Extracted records

++++++

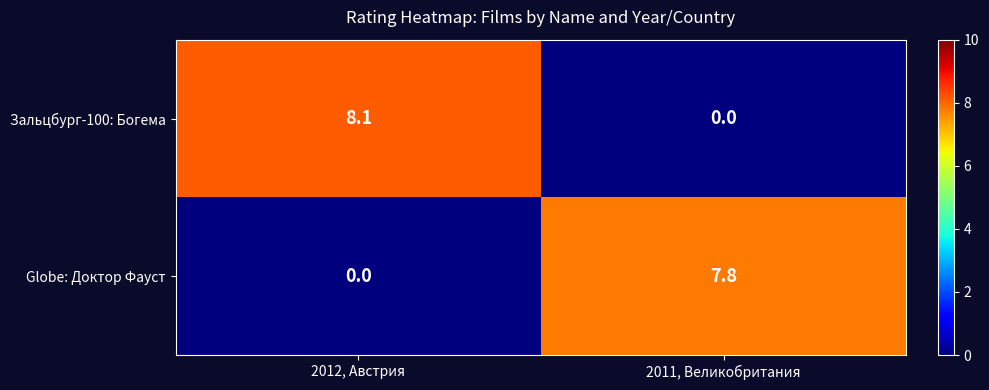

How many data points in Зальцбург-100: Богема are less than 8?

1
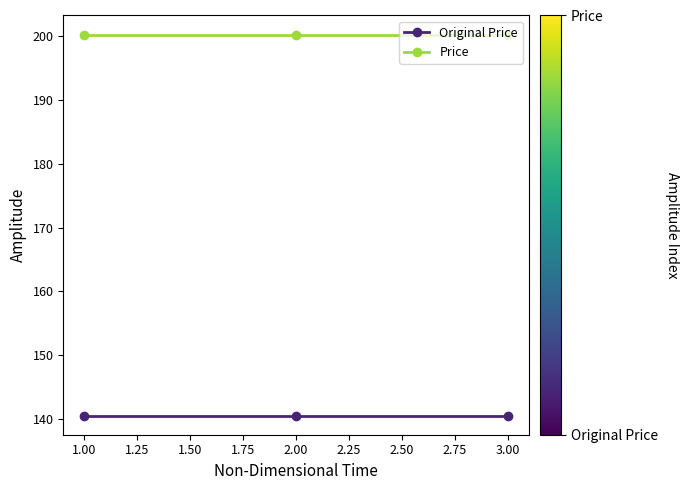

What is the label of the 3rd point from the left?

3.00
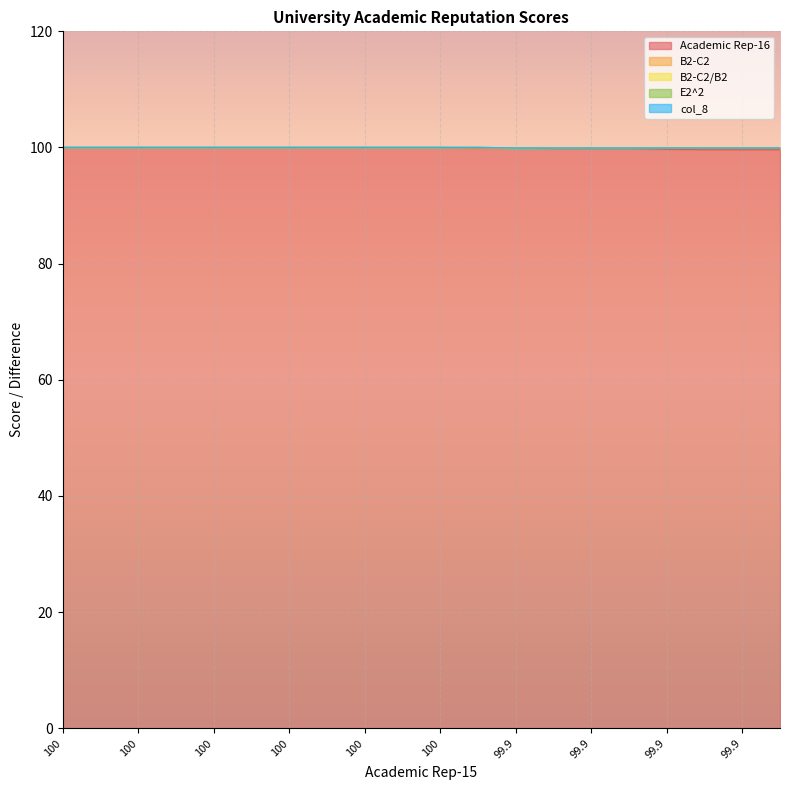

How many interior local peaks does the col_8 series have?

1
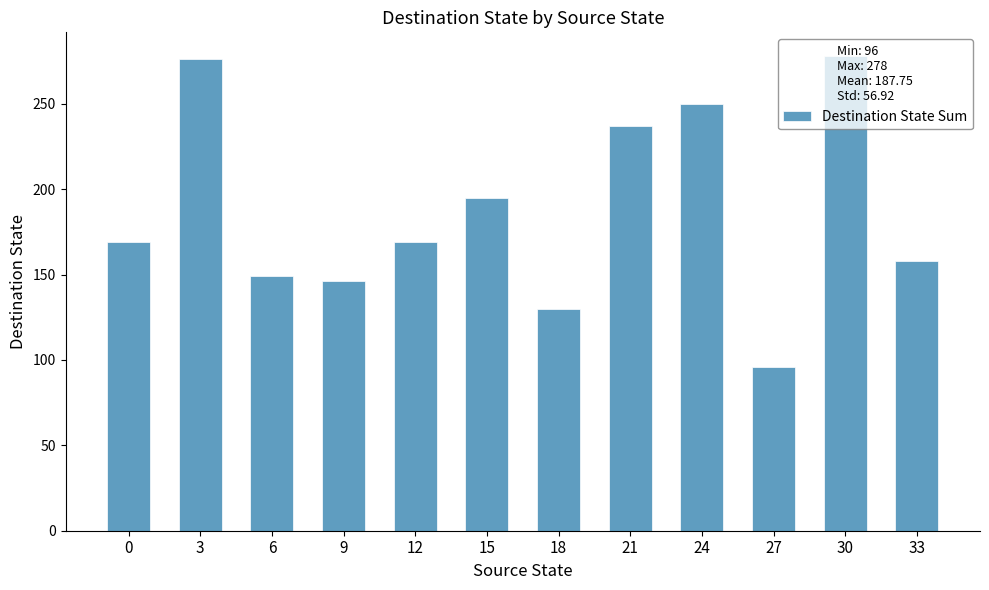

The value at 0 is 169. True or false?

True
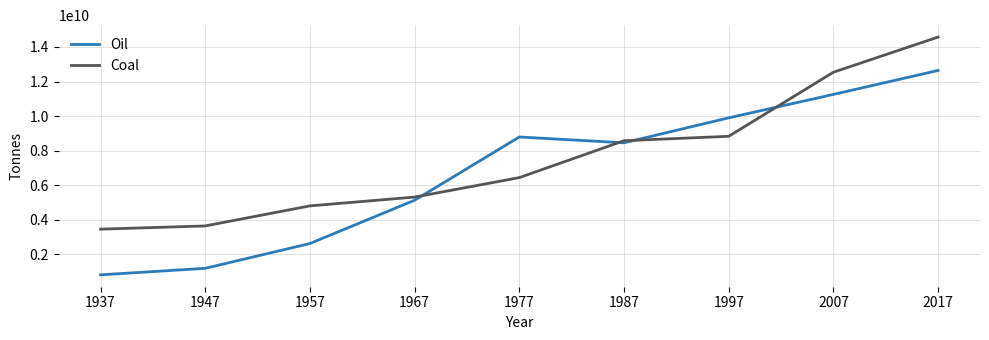

Does the chart have visible grid lines?

Yes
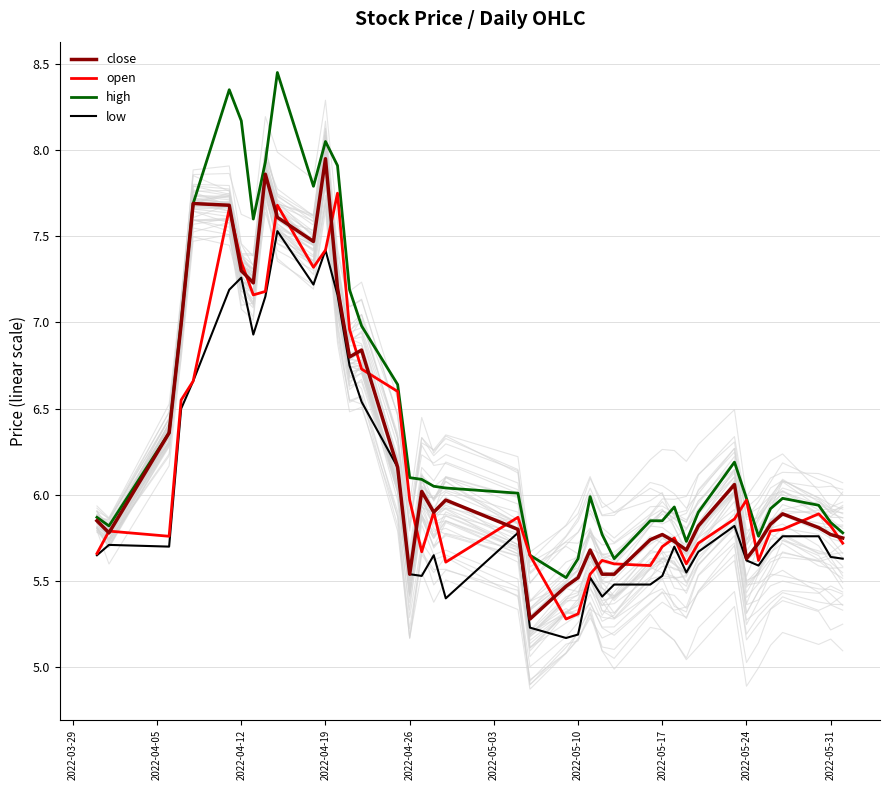

Is it true that open equals 8.4 at 2022-05-24?

False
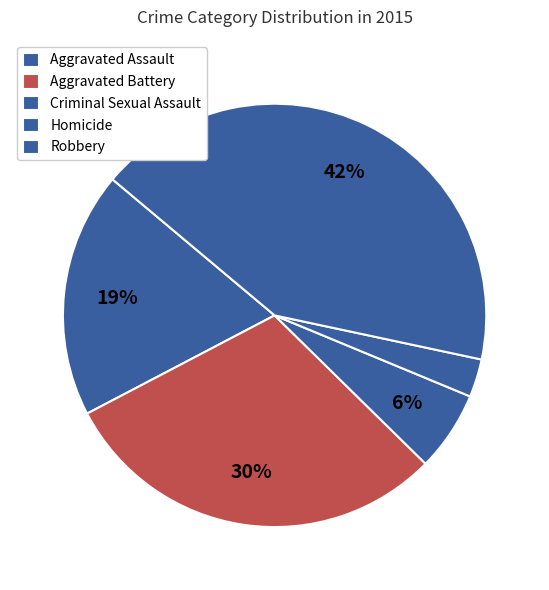

Which category has the biggest portion of the pie?

Robbery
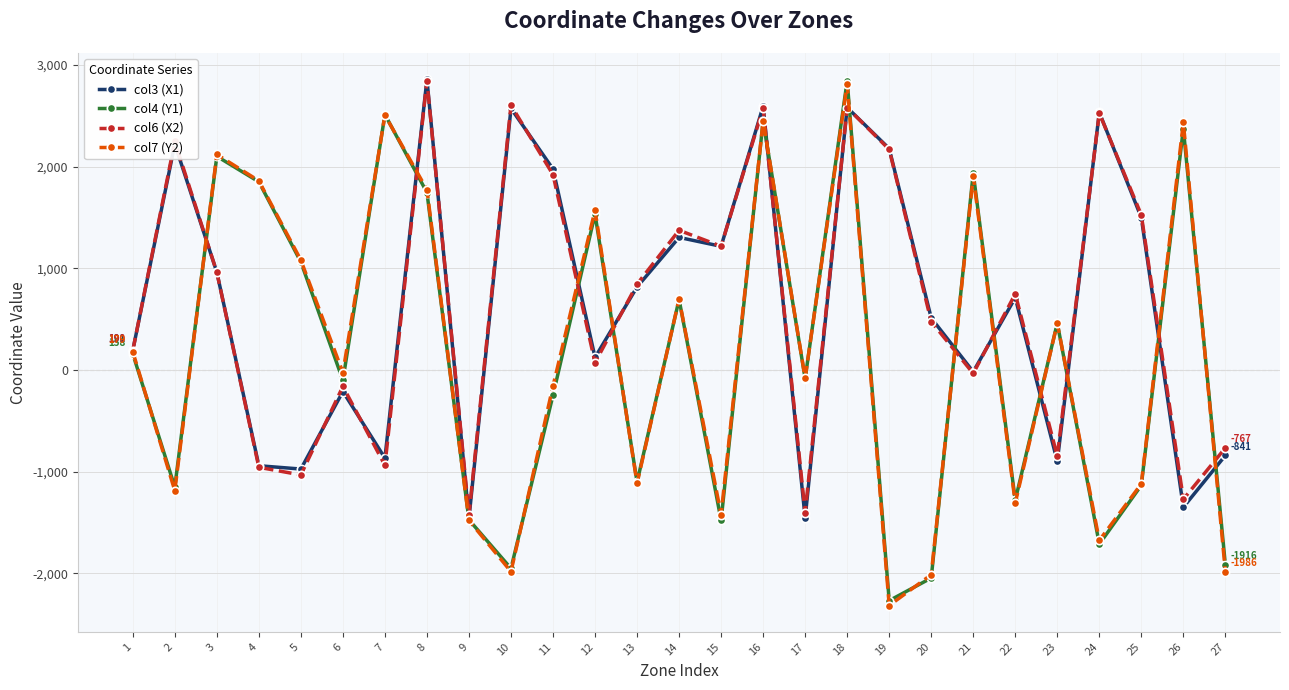

How many series are shown in this chart?

4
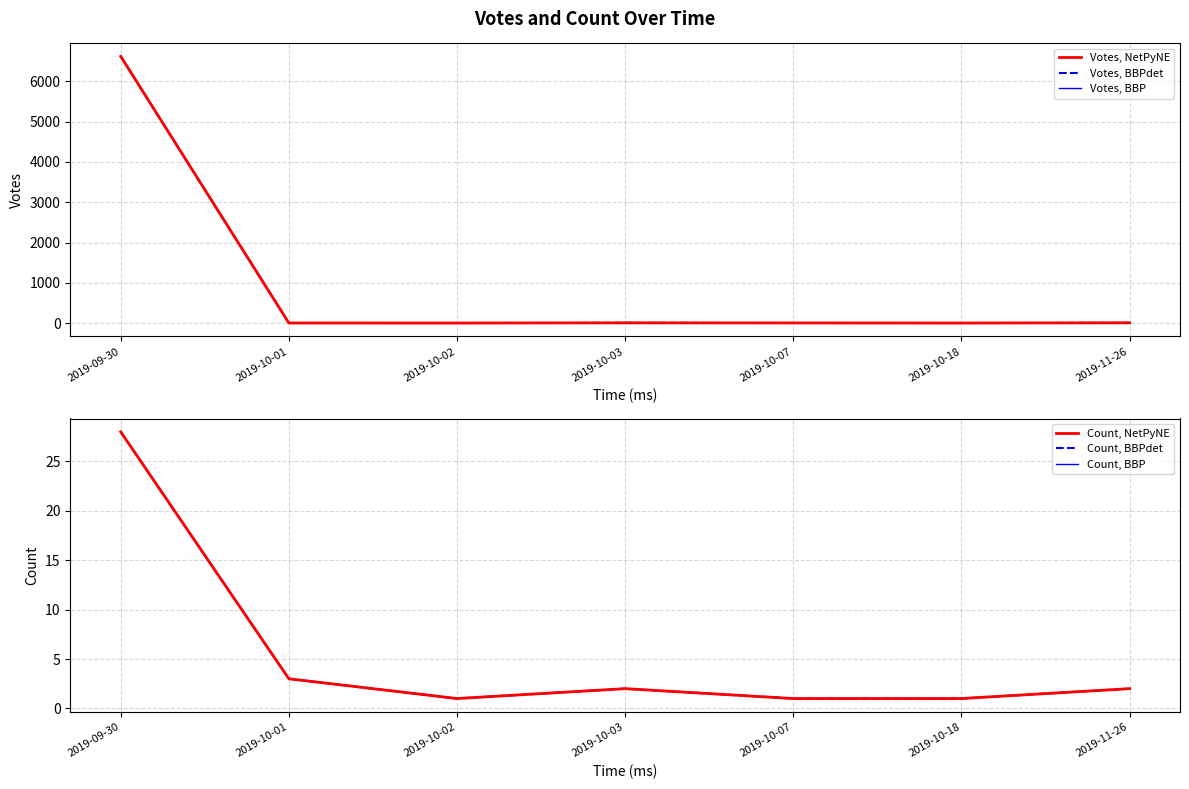

What is the difference between the Votes, BBPdet values at 2019-10-03 and 2019-11-26?

1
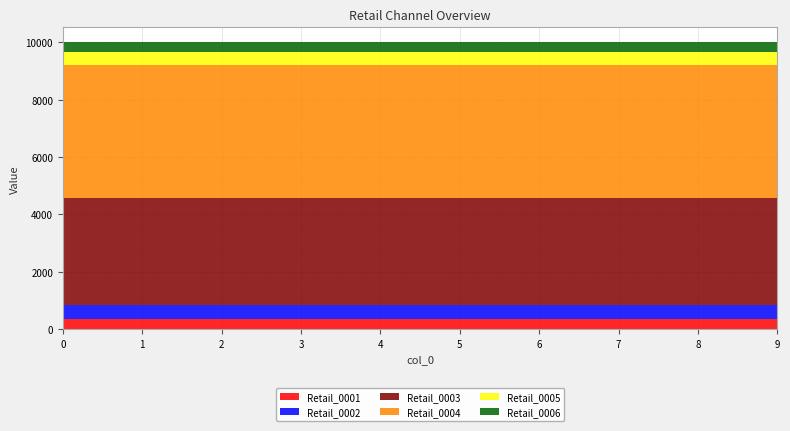

Reading right to left, extract all data points from this chart.

Retail_0001: 9=353	8=353	7=353	6=353	5=353	4=353	3=353	2=353	1=353	0=353
Retail_0002: 9=482	8=482	7=482	6=482	5=482	4=482	3=482	2=482	1=482	0=482
Retail_0003: 9=3750	8=3750	7=3750	6=3750	5=3750	4=3750	3=3750	2=3750	1=3750	0=3750
Retail_0004: 9=4637	8=4637	7=4637	6=4637	5=4637	4=4637	3=4637	2=4637	1=4637	0=4637
Retail_0005: 9=435	8=435	7=435	6=435	5=435	4=435	3=435	2=435	1=435	0=435
Retail_0006: 9=367	8=367	7=367	6=367	5=367	4=367	3=367	2=367	1=367	0=367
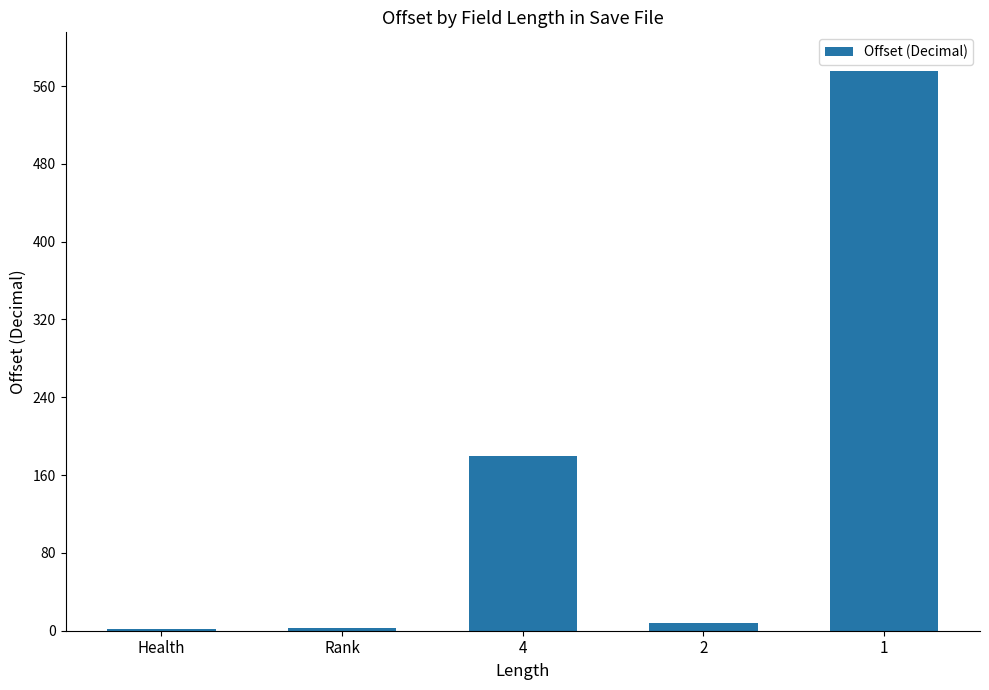

What is the maximum value shown in the chart?

575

++++++

▶ **TASK GOAL**
Which lines in the records above contain the string "chart"? Copy each one in full.

▶ **SOLUTION TO THIS EXERCISE**
Does the chart have visible grid lines?
How many series are shown in this chart?
Reading right to left, extract all data points from this chart.
What is the maximum value shown in the chart?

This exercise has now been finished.